Problem details —
Please rewrite everything from the line with "Golden Touch’s crews build their days" down to the line with "once humidity drops in the back of the sea", swapping "crews" for "teams" and leaving the rest as it is.
--- Task material ---
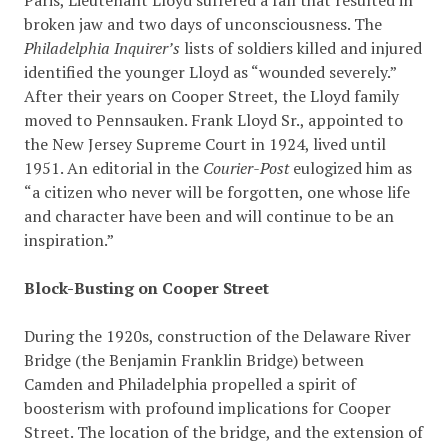
Paris, Lieutenant Lloyd suffered a fall that resulted in
broken jaw and two days of unconsciousness. The
Philadelphia Inquirer’s
lists of soldiers killed and injured
identified the younger Lloyd as “wounded severely.”
After their years on Cooper Street, the Lloyd family
moved to Pennsauken. Frank Lloyd Sr., appointed to
the New Jersey Supreme Court in 1924, lived until
1951. An editorial in the
Courier-Post
eulogized him as
“a citizen who never will be forgotten, one whose life
and character have been and will continue to be an
inspiration.”
Block-Busting on Cooper Street
During the 1920s, construction of the Delaware River
Bridge (the Benjamin Franklin Bridge) between
Camden and Philadelphia propelled a spirit of
boosterism with profound implications for Cooper
Street. The location of the bridge, and the extension of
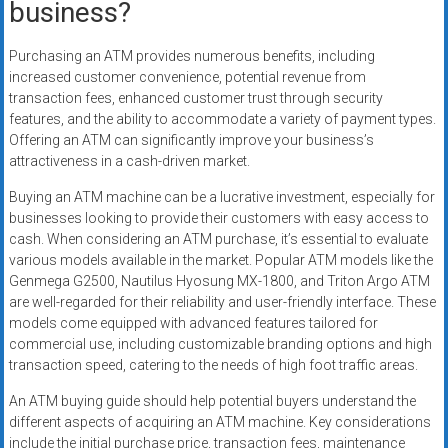
business?
Purchasing an ATM provides numerous benefits, including
increased customer convenience, potential revenue from
transaction fees, enhanced customer trust through security
features, and the ability to accommodate a variety of payment types.
Offering an ATM can significantly improve your business’s
attractiveness in a cash-driven market.
Buying an ATM machine can be a lucrative investment, especially for
businesses looking to provide their customers with easy access to
cash. When considering an ATM purchase, it’s essential to evaluate
various models available in the market. Popular ATM models like the
Genmega G2500, Nautilus Hyosung MX-1800, and Triton Argo ATM
are well-regarded for their reliability and user-friendly interface. These
models come equipped with advanced features tailored for
commercial use, including customizable branding options and high
transaction speed, catering to the needs of high foot traffic areas.
An ATM buying guide should help potential buyers understand the
different aspects of acquiring an ATM machine. Key considerations
include the initial purchase price, transaction fees, maintenance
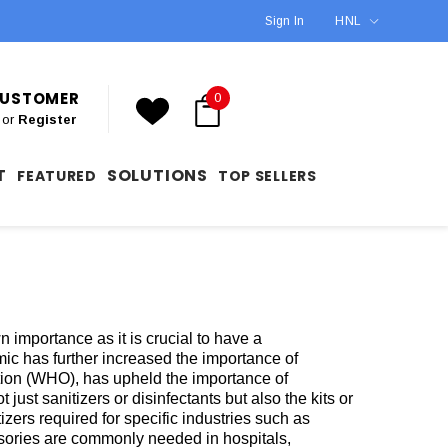
Sign In
HNL
 CUSTOMER
0
or
Register
T
SOLUTIONS
FEATURED
TOP SELLERS
 importance as it is crucial to have a
c has further increased the importance of
ation (WHO), has upheld the importance of
 just sanitizers or disinfectants but also the kits or
ers required for specific industries such as
ssories are commonly needed in hospitals,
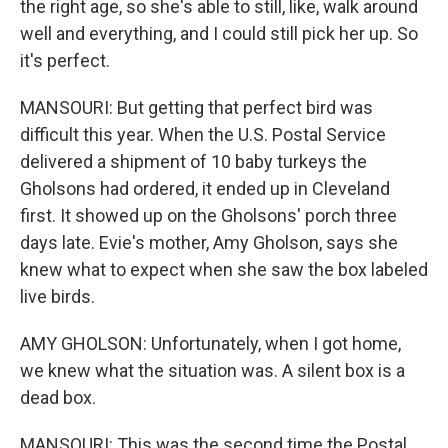
the right age, so she's able to still, like, walk around
well and everything, and I could still pick her up. So
it's perfect.
MANSOURI: But getting that perfect bird was
difficult this year. When the U.S. Postal Service
delivered a shipment of 10 baby turkeys the
Gholsons had ordered, it ended up in Cleveland
first. It showed up on the Gholsons' porch three
days late. Evie's mother, Amy Gholson, says she
knew what to expect when she saw the box labeled
live birds.
AMY GHOLSON: Unfortunately, when I got home,
we knew what the situation was. A silent box is a
dead box.
MANSOURI: This was the second time the Postal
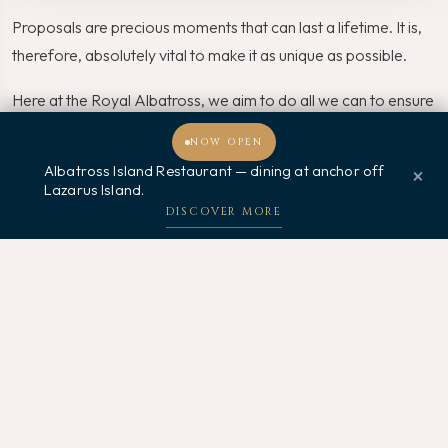
Proposals are precious moments that can last a lifetime. It is,
therefore, absolutely vital to make it as unique as possible.
Here at the Royal Albatross, we aim to do all we can to ensure
that your proposal will go smoothly and successfully.
NOW OPEN
Albatross Island Restaurant — dining at anchor off
×
Thus, for an unforgettable proposal venue in the quaint waters
Lazarus Island.
Welcome, how may I assist you?
of the Lion City, make a booking with us on the Royal
DISCOVER MORE
Albatross today!
Related Posts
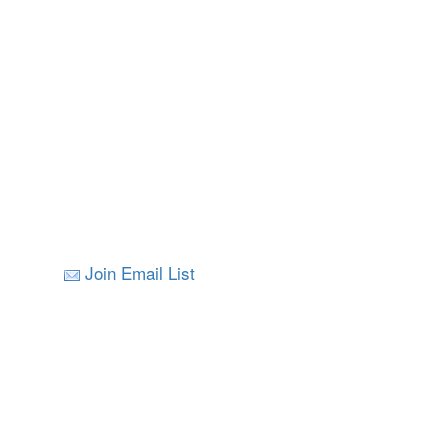
Join Email List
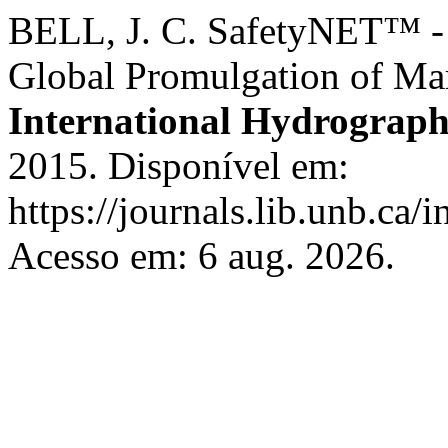
BELL, J. C. SafetyNET™ -
Global Promulgation of Mar
International Hydrograph
2015. Disponível em:
https://journals.lib.unb.ca/
Acesso em: 6 aug. 2026.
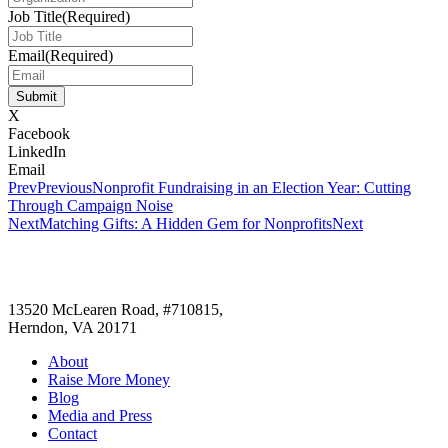
Job Title
(Required)
Email
(Required)
Submit
X
Facebook
LinkedIn
Email
Prev
Previous
Nonprofit Fundraising in an Election Year: Cutting
Through Campaign Noise
Next
Matching Gifts: A Hidden Gem for Nonprofits
Next
13520 McLearen Road, #710815,
Herndon, VA 20171
About
Raise More Money
Blog
Media and Press
Contact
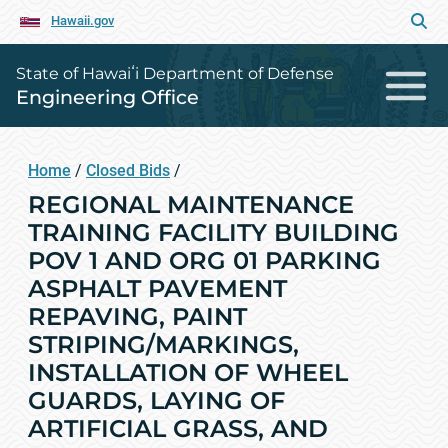
Hawaii.gov
State of Hawaiʻi Department of Defense
Engineering Office
Home
/
Closed Bids
/
REGIONAL MAINTENANCE
TRAINING FACILITY BUILDING
POV 1 AND ORG 01 PARKING
ASPHALT PAVEMENT
REPAVING, PAINT
STRIPING/MARKINGS,
INSTALLATION OF WHEEL
GUARDS, LAYING OF
ARTIFICIAL GRASS, AND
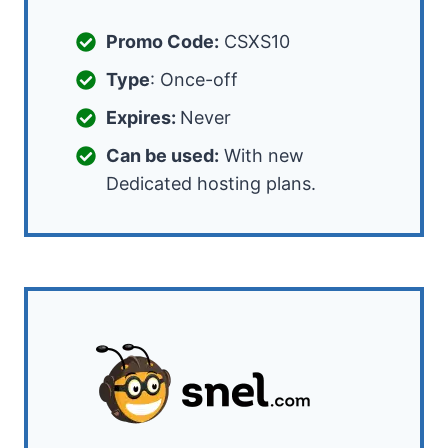
Promo Code:
CSXS10
Type
: Once-off
Expires:
Never
Can be used:
With new
Dedicated hosting plans.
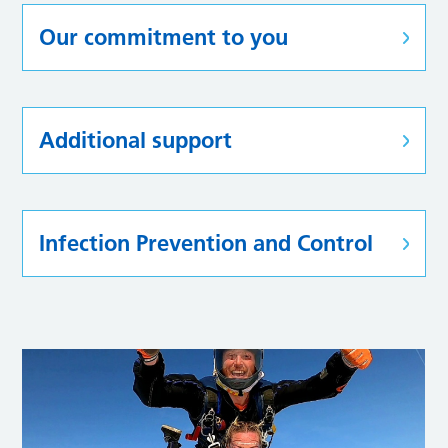
Our commitment to you
Additional support
Infection Prevention and Control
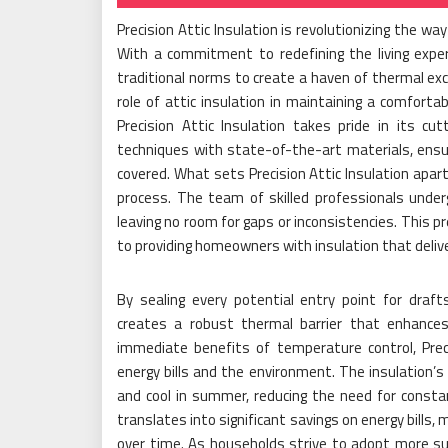
Precision Attic Insulation is revolutionizing the w
With a commitment to redefining the living exper
traditional norms to create a haven of thermal exc
role of attic insulation in maintaining a comfort
Precision Attic Insulation takes pride in its cu
techniques with state-of-the-art materials, ensur
covered. What sets Precision Attic Insulation apart
process. The team of skilled professionals underg
leaving no room for gaps or inconsistencies. This p
to providing homeowners with insulation that delive
By sealing every potential entry point for draft
creates a robust thermal barrier that enhances
immediate benefits of temperature control, Prec
energy bills and the environment. The insulation’
and cool in summer, reducing the need for const
translates into significant savings on energy bills,
over time. As households strive to adopt more sust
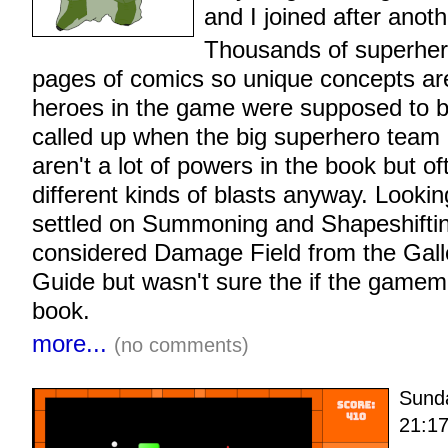
and I joined after anot
Thousands of superher
pages of comics so unique concepts are
heroes in the game were supposed to b
called up when the big superhero team
aren't a lot of powers in the book but o
different kinds of blasts anyway. Looki
settled on Summoning and Shapeshifting
considered Damage Field from the Gal
Guide but wasn't sure the if the gamem
book.
more...
(no comments)
Sund
21:1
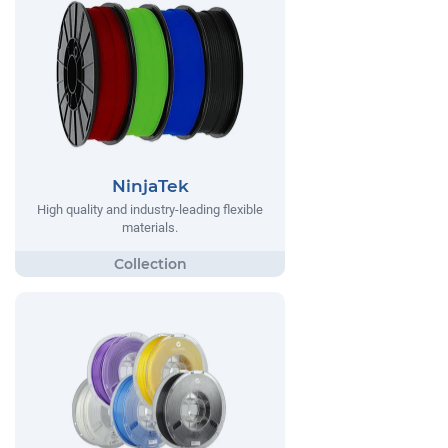
NinjaTek
High quality and industry-leading flexible
materials.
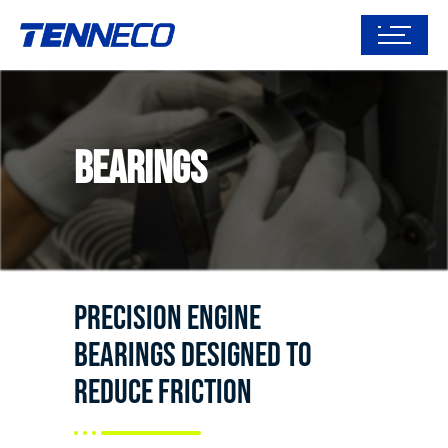
Bearings
Precision engine
bearings designed to
reduce friction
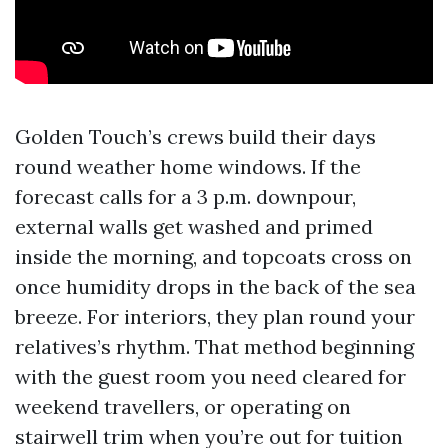
Golden Touch’s crews build their days
round weather home windows. If the
forecast calls for a 3 p.m. downpour,
external walls get washed and primed
inside the morning, and topcoats cross on
once humidity drops in the back of the sea
breeze. For interiors, they plan round your
relatives’s rhythm. That method beginning
with the guest room you need cleared for
weekend travellers, or operating on
stairwell trim when you’re out for tuition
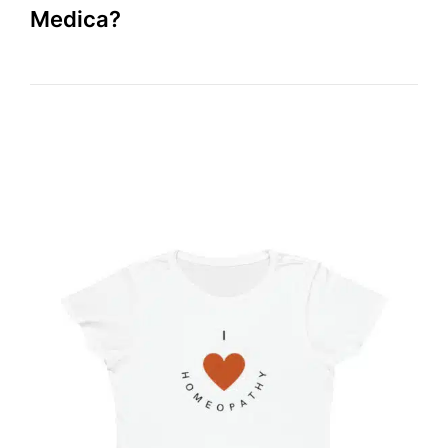
Medica?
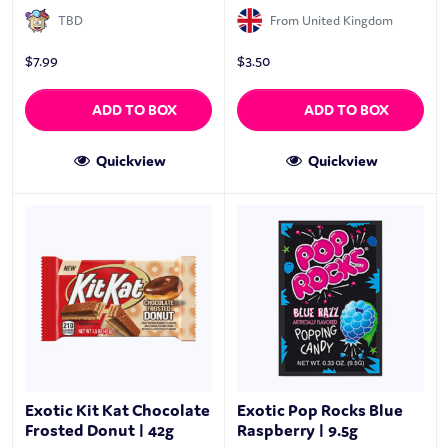
TBD
From United Kingdom
$
7.99
$
3.50
ADD TO BOX
ADD TO BOX
Quickview
Quickview
Exotic Kit Kat Chocolate
Exotic Pop Rocks Blue
Frosted Donut | 42g
Raspberry | 9.5g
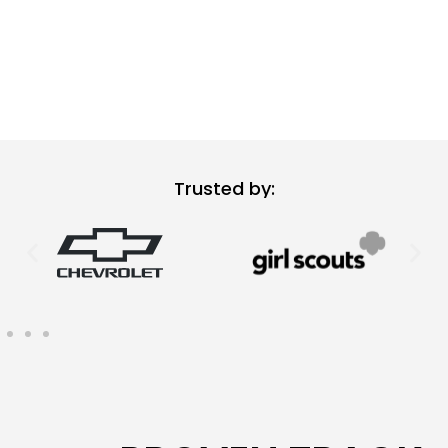
Trusted by:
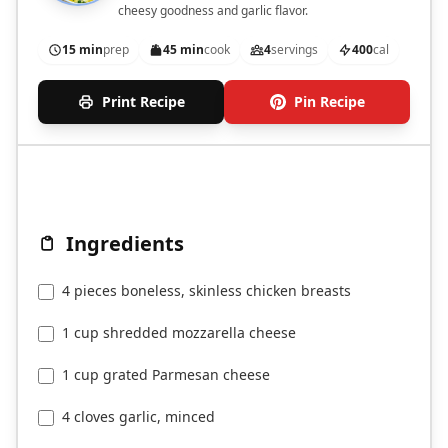
cheesy goodness and garlic flavor.
15 min
prep
45 min
cook
4
servings
400
cal
Print Recipe
Pin Recipe
Ingredients
4 pieces boneless, skinless chicken breasts
1 cup shredded mozzarella cheese
1 cup grated Parmesan cheese
4 cloves garlic, minced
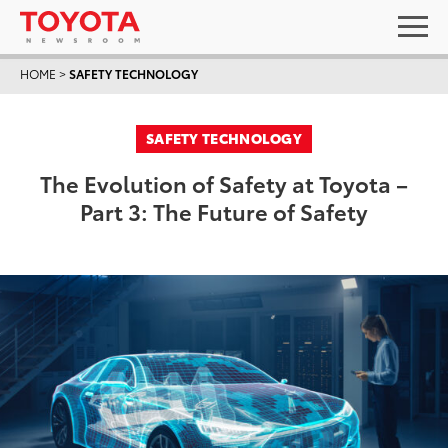
HOME
>
SAFETY TECHNOLOGY
SAFETY TECHNOLOGY
The Evolution of Safety at Toyota –
Part 3: The Future of Safety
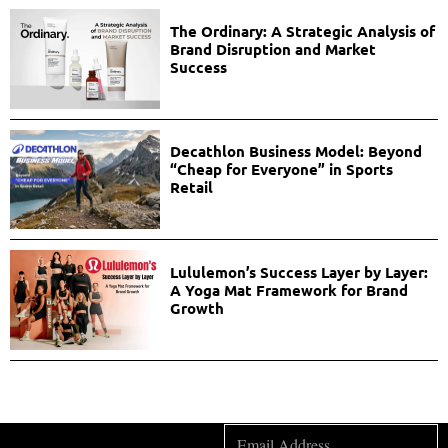
The Ordinary: A Strategic Analysis of
Brand Disruption and Market
Success
Decathlon Business Model: Beyond
“Cheap for Everyone” in Sports
Retail
Lululemon’s Success Layer by Layer:
A Yoga Mat Framework for Brand
Growth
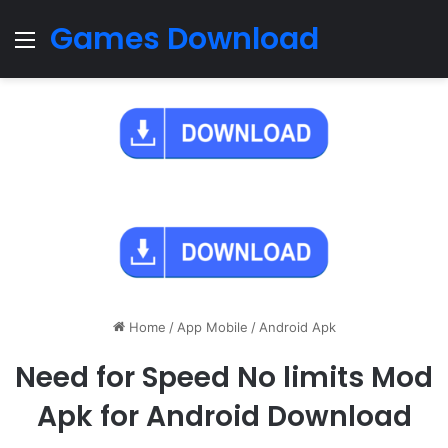
Games Download
Menu
Home
/
App Mobile
/
Android Apk
Need for Speed No limits Mod
Apk for Android Download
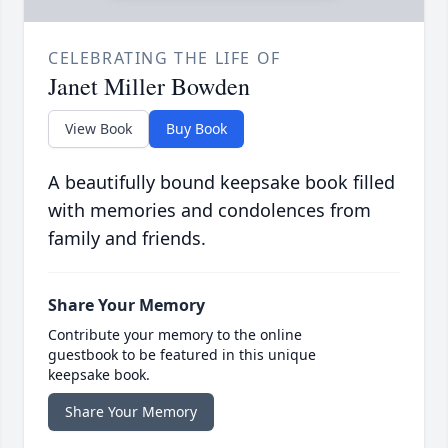
CELEBRATING THE LIFE OF
Janet Miller Bowden
View Book
Buy Book
A beautifully bound keepsake book filled
with memories and condolences from
family and friends.
Share Your Memory
Contribute your memory to the online
guestbook to be featured in this unique
keepsake book.
Share Your Memory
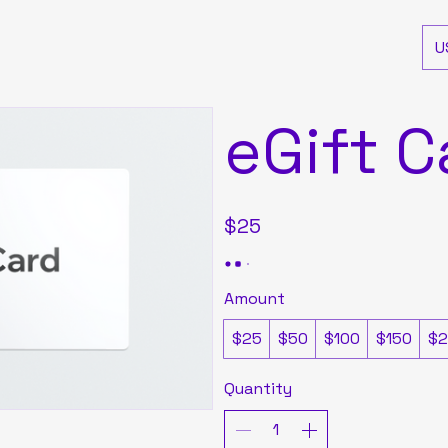
U
eGift C
$25
Amount
$25
$50
$100
$150
$2
Quantity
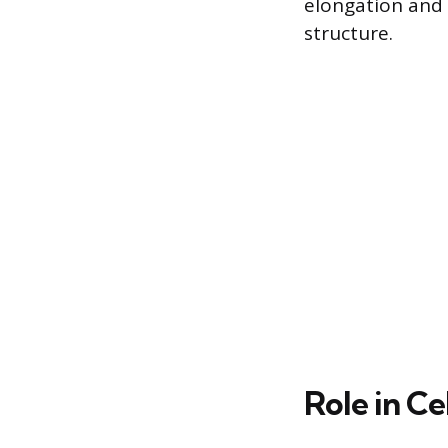
elongation and s
structure.
Role in Ce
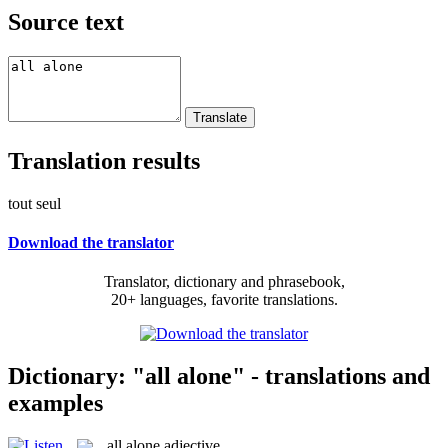
Source text
Translation results
tout seul
Download the translator
Translator, dictionary and phrasebook,
20+ languages, favorite translations.
Dictionary: "all alone" - translations and
examples
all alone
adjective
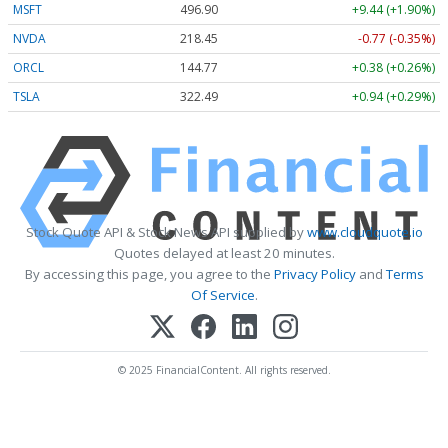
MSFT
496.90
+9.44 (+1.90%)
NVDA
218.45
-0.77 (-0.35%)
ORCL
144.77
+0.38 (+0.26%)
TSLA
322.49
+0.94 (+0.29%)
Stock Quote API & Stock News API supplied by
www.cloudquote.io
Quotes delayed at least 20 minutes.
By accessing this page, you agree to the
Privacy Policy
and
Terms
Of Service
.
© 2025 FinancialContent. All rights reserved.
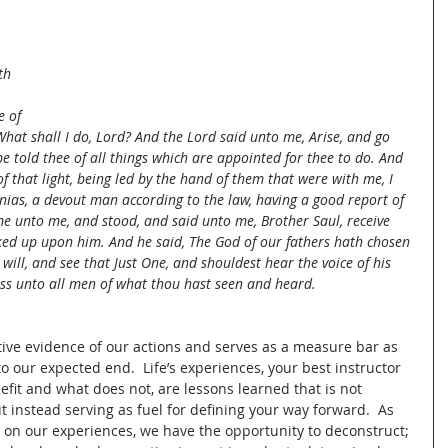
 
 
th 
 
e of 
What shall I do, Lord? And the Lord said unto me, Arise, and go 
e told thee of all things which are appointed for thee to do. And 
of that light, being led by the hand of them that were with me, I 
as, a devout man according to the law, having a good report of 
me unto me, and stood, and said unto me, Brother Saul, receive 
ked up upon him. And he said, The God of our fathers hath chosen 
will, and see that Just One, and shouldest hear the voice of his 
ess unto all men of what thou hast seen and heard.
ve evidence of our actions and serves as a measure bar as 
o our expected end.  Life’s experiences, your best instructor 
efit and what does not, are lessons learned that is not 
 instead serving as fuel for defining your way forward.  As 
 on our experiences, we have the opportunity to deconstruct; 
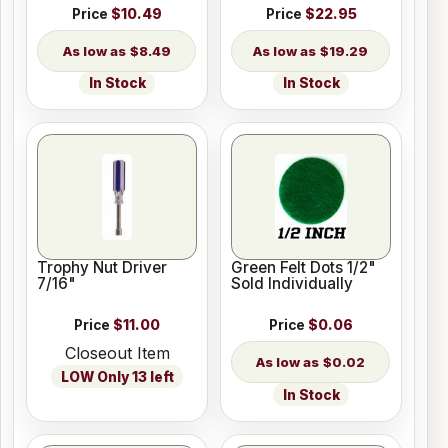
Price
$10.49
Price
$22.95
$8.49
$19.29
In Stock
In Stock
Trophy Nut Driver
Green Felt Dots 1/2"
7/16"
Sold Individually
Price
$11.00
Price
$0.06
Closeout Item
$0.02
LOW Only 13 left
In Stock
---
Solution —
Golden Touch’s teams build their days
round weather home windows. If the
forecast calls for a 3 p.m. downpour,
external walls get washed and primed
inside the morning, and topcoats cross on
once humidity drops in the back of the sea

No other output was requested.